Es muy interesante como nuestra mente divide conceptos, que al significar lo opuesto, decidimos que se excluyen. Sin embargo, para la existencia de todo se necesita validar la presencia de su opuesto. Un ejemplo muy simple es la luz y la oscuridad, el día la noche.

Parte de la sabiduría del buen vivir, implica saber equilibrar los opuestos. Interiorizar, pero saber vivir en el mundo exterior, profundizar y banalizar, ser responsables y también dependientes, maduros e infantiles. Y así podríamos seguirnos sin acabar.
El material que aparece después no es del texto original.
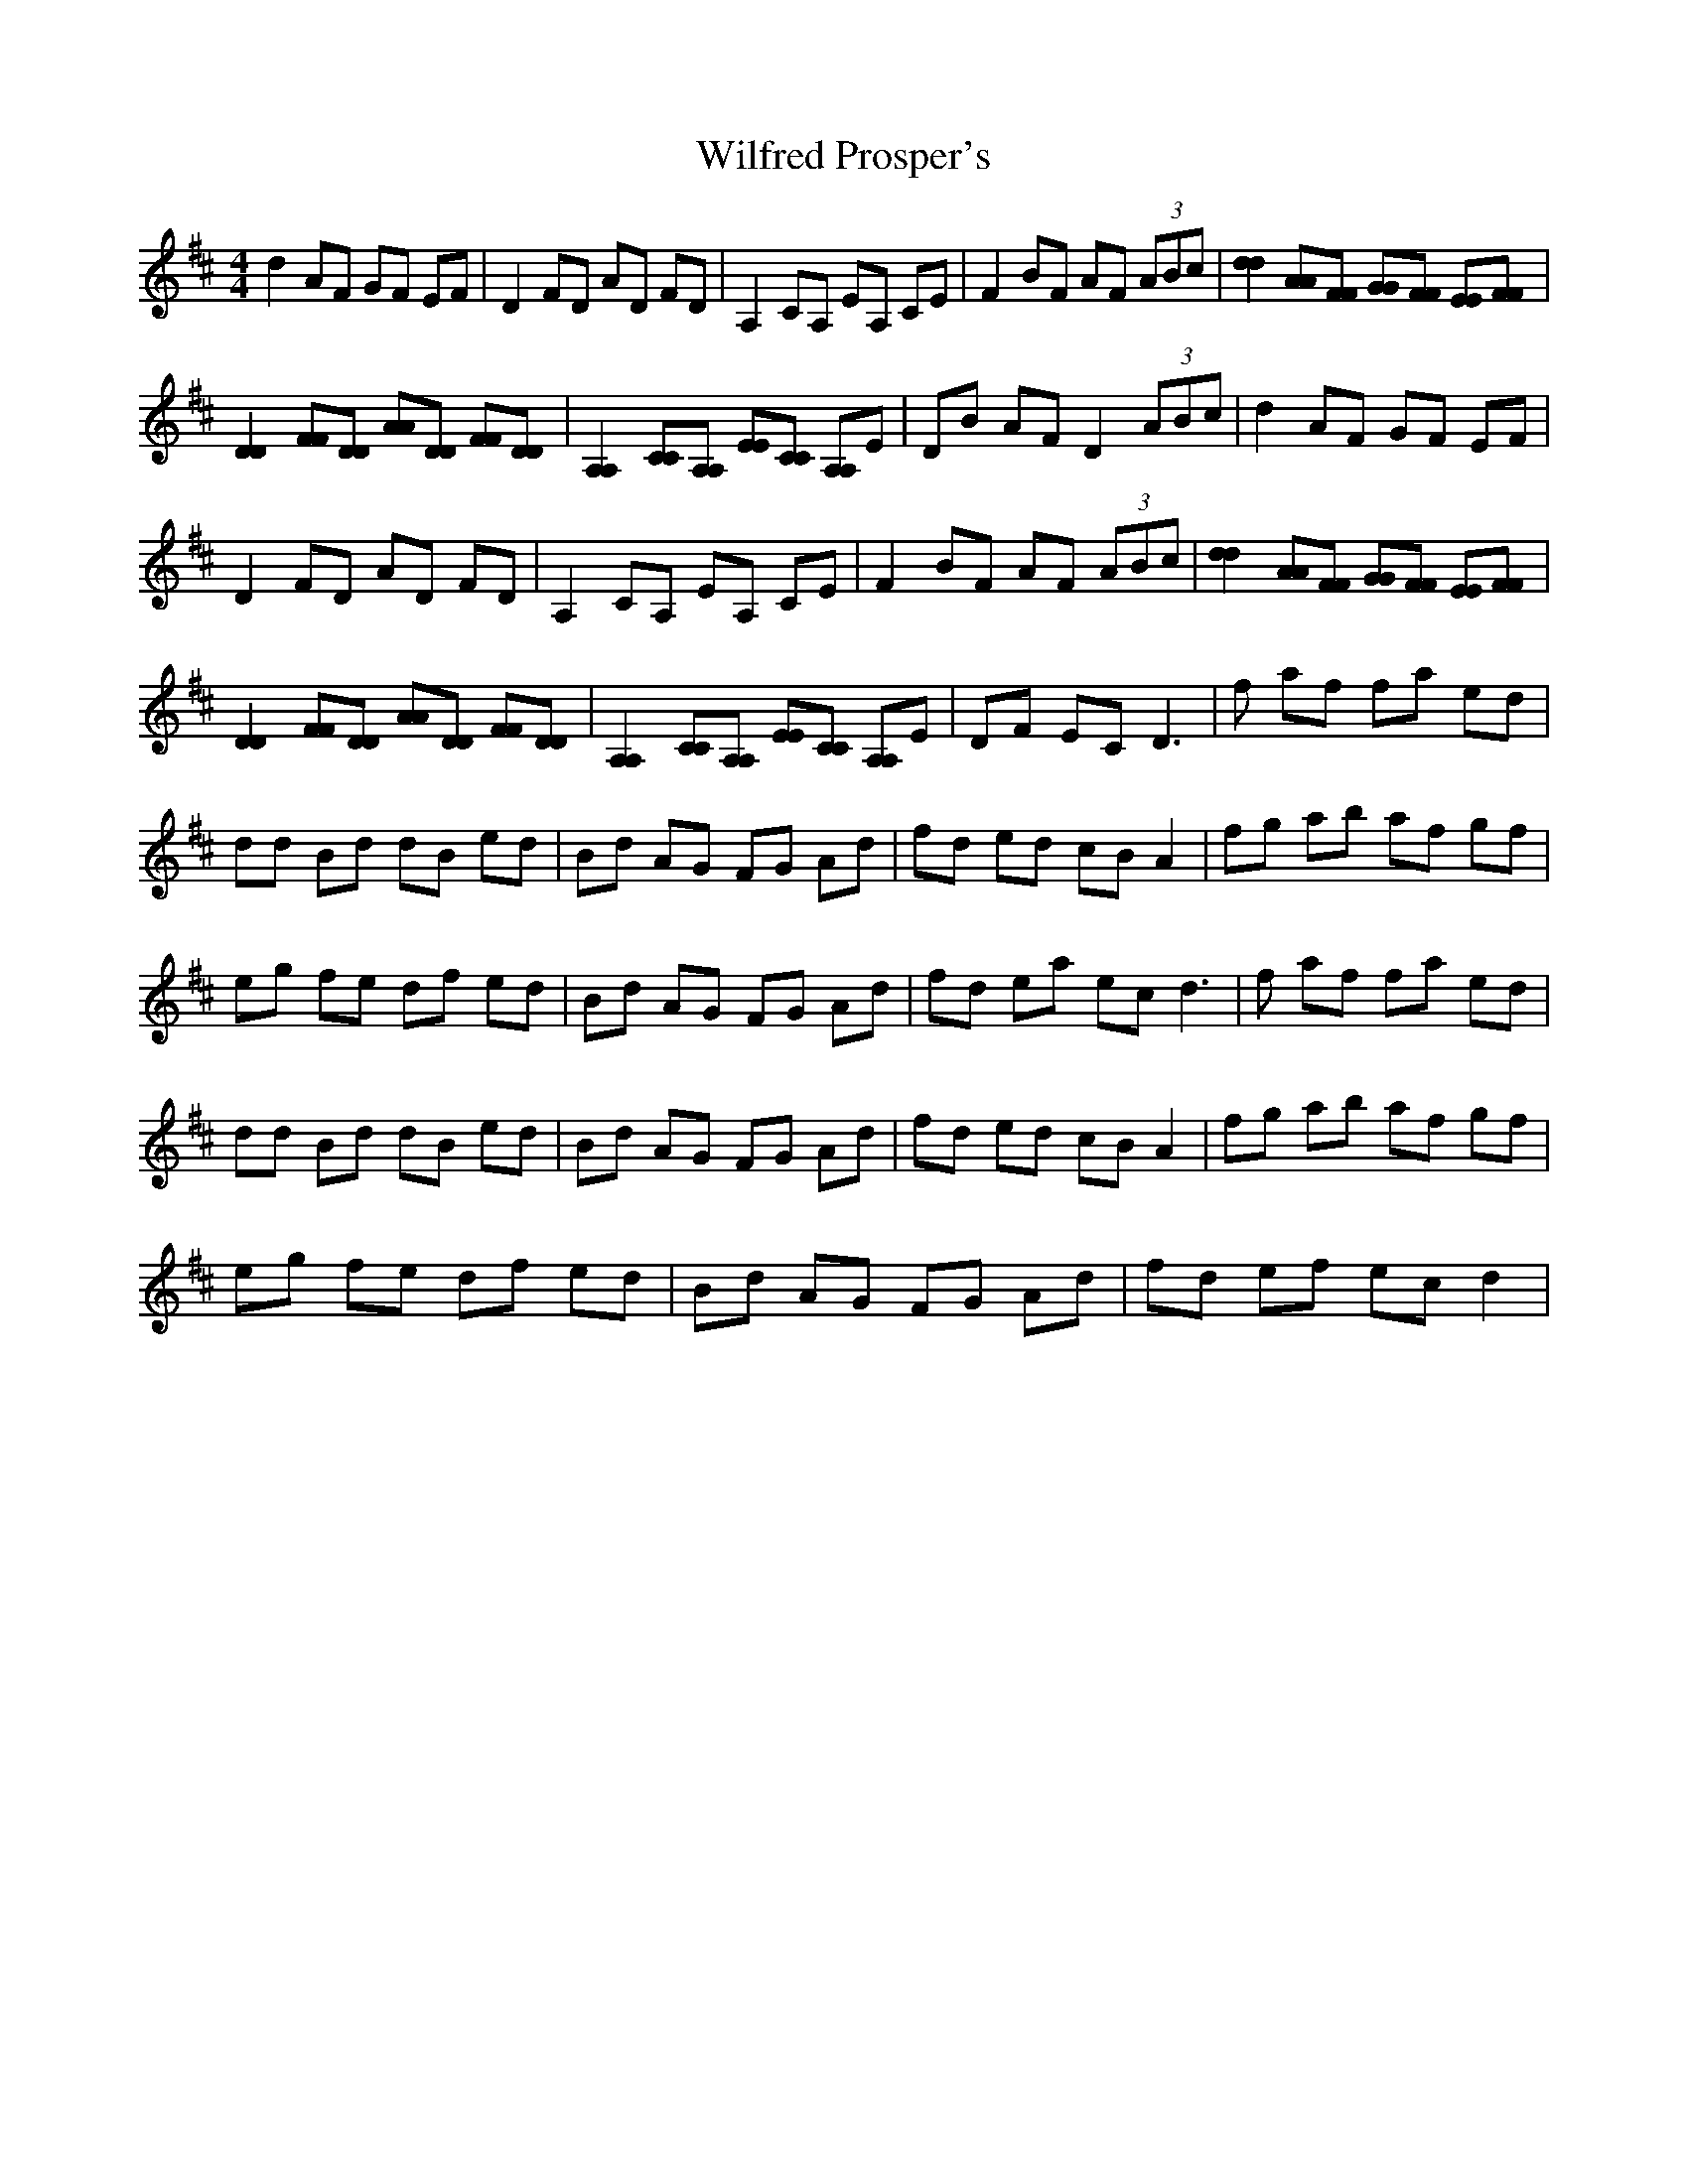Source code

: X: 1
T: Wilfred Prosper's
Z: KheltonHeadley
S: https://thesession.org/tunes/15336#setting28579
R: reel
M: 4/4
L: 1/8
K: Dmaj
d2 AF GF EF | D2 FD AD FD | A,2 CA, EA, CE | F2 BF AF (3ABc | [d2d2] [AA][FF] [GG][FF] [EE][FF] |
[D2D2] [FF][DD] [AA][DD] [FF][DD] | [A,2A,2] [CC][A,A,] [EE][CC] [A,A,]E | DB AF D2 (3ABc | d2 AF GF EF |
D2 FD AD FD | A,2 CA, EA, CE | F2 BF AF (3ABc | [d2d2] [AA][FF] [GG][FF] [EE][FF] |
[D2D2] [FF][DD] [AA][DD] [FF][DD] | [A,2A,2] [CC][A,A,] [EE][CC] [A,A,]E | DF EC D3 | f af fa ed |
dd Bd dB ed | Bd AG FG Ad | fd ed cB A2 | fg ab af gf |
eg fe df ed | Bd AG FG Ad | fd ea ec2< d2 |f af fa ed |
dd Bd dB ed | Bd AG FG Ad | fd ed cB A2 | fg ab af gf |
eg fe df ed | Bd AG FG Ad | fd ef ec d2 |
Uno de los equilibrios más evidentes en este sentido, es el de la distancia y la cercanía. En nuestra relación con nosotros mismos y en la relación con los demás, vamos aprendiendo cuándo acercarnos y cuando retirarnos.
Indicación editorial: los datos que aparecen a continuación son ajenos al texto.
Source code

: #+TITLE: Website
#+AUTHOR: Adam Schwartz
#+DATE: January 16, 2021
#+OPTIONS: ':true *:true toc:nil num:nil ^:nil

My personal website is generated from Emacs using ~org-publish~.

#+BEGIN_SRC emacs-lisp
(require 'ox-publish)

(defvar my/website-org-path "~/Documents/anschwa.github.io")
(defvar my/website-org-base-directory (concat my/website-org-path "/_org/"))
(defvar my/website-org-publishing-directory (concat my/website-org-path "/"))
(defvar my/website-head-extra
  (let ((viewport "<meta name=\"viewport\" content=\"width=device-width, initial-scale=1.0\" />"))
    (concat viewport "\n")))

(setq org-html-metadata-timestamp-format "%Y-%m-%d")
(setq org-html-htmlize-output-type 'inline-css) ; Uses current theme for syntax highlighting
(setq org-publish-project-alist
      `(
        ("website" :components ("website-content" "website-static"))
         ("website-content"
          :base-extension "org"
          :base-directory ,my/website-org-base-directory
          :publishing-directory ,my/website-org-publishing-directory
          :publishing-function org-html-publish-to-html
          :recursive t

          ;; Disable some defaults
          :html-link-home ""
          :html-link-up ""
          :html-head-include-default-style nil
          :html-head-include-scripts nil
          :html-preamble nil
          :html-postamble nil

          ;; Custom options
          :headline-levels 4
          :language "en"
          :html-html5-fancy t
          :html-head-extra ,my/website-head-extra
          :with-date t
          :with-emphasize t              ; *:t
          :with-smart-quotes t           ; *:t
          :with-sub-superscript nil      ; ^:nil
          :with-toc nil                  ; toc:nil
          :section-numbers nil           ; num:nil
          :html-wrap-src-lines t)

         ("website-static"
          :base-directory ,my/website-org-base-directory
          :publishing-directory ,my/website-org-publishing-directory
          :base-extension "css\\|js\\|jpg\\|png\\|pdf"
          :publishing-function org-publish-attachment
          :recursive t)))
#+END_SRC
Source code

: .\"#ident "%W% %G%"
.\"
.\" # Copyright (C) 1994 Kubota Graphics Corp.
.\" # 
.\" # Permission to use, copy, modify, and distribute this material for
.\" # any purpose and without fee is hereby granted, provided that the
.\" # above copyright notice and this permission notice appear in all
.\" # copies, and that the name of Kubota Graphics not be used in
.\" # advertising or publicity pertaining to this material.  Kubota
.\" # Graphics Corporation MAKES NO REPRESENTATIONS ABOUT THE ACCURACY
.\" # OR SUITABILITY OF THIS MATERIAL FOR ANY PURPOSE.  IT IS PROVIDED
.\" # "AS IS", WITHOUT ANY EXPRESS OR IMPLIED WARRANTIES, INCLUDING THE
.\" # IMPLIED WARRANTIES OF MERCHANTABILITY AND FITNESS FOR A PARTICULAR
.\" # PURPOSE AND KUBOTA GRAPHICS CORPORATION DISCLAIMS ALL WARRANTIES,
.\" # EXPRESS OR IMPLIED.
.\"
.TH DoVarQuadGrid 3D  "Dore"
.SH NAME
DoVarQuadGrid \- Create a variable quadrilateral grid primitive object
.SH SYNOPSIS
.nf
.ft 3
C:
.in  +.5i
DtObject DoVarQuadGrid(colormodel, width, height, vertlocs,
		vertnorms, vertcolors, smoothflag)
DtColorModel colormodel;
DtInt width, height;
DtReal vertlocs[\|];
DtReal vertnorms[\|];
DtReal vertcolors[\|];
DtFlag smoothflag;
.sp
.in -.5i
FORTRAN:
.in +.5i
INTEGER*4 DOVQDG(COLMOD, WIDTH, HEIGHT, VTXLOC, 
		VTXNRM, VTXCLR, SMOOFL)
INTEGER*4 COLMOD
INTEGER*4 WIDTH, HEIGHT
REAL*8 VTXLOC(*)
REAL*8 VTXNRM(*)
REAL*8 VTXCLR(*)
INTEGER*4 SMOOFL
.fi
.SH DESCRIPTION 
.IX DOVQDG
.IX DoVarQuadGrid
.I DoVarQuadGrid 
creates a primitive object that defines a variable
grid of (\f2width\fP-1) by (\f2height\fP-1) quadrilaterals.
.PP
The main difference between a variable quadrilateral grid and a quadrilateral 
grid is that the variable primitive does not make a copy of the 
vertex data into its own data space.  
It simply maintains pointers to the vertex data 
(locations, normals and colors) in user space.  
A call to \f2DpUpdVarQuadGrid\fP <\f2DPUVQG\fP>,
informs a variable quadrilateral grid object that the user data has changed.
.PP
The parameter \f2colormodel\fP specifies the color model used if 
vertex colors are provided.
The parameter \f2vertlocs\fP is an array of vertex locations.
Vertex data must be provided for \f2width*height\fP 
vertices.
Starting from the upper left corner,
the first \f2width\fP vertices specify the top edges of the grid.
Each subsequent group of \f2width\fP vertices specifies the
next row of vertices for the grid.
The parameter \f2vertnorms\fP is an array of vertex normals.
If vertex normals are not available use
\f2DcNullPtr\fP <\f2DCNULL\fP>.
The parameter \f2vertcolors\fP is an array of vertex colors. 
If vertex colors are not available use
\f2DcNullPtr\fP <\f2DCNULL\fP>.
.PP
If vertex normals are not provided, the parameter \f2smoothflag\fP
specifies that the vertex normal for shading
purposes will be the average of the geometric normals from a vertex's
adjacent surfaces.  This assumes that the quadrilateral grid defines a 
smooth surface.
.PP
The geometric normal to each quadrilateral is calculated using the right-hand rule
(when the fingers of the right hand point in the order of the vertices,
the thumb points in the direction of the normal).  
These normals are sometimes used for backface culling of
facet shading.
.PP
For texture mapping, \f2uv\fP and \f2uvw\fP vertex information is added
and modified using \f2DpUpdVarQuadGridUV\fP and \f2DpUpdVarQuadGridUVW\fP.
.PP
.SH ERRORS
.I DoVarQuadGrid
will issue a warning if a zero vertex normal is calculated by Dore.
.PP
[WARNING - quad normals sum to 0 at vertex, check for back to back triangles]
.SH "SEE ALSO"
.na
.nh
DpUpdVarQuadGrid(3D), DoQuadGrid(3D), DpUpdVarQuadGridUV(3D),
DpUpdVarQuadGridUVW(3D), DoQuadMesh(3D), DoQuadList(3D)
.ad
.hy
Tomar distancia de todo nos permite, no solo observarlo de una forma más objetiva y racional, sino también conectar con nuestro corazón. Esa conexión es la que nos permite protegernos de lo que nos tengamos que proteger y enfrentarnos a lo que nos necesitemos enfrentar.

Sin esa distancia, nos podemos sentir revolcados como por una ola, por las emociones, las opiniones de los demás, o incluso simplemente por el ruido.

También existe el peligro de quedar atrapado en esa distancia, sin que sintamos el impulso o el deseo de la cercanía. Sin esta cercanía, no permitimos que la vida nos afecte, es decir, que nos toque y tenga un efecto en nosotros. Sin esta cercanía no hay posibilidad de crecimiento.

Necesitamos tanto nuestra soledad y silencio, como el intercambio con los que nos rodean para poder conocernos a nosotros mismos y para poder convertirnos en lo que estamos llamados a ser y a aportar.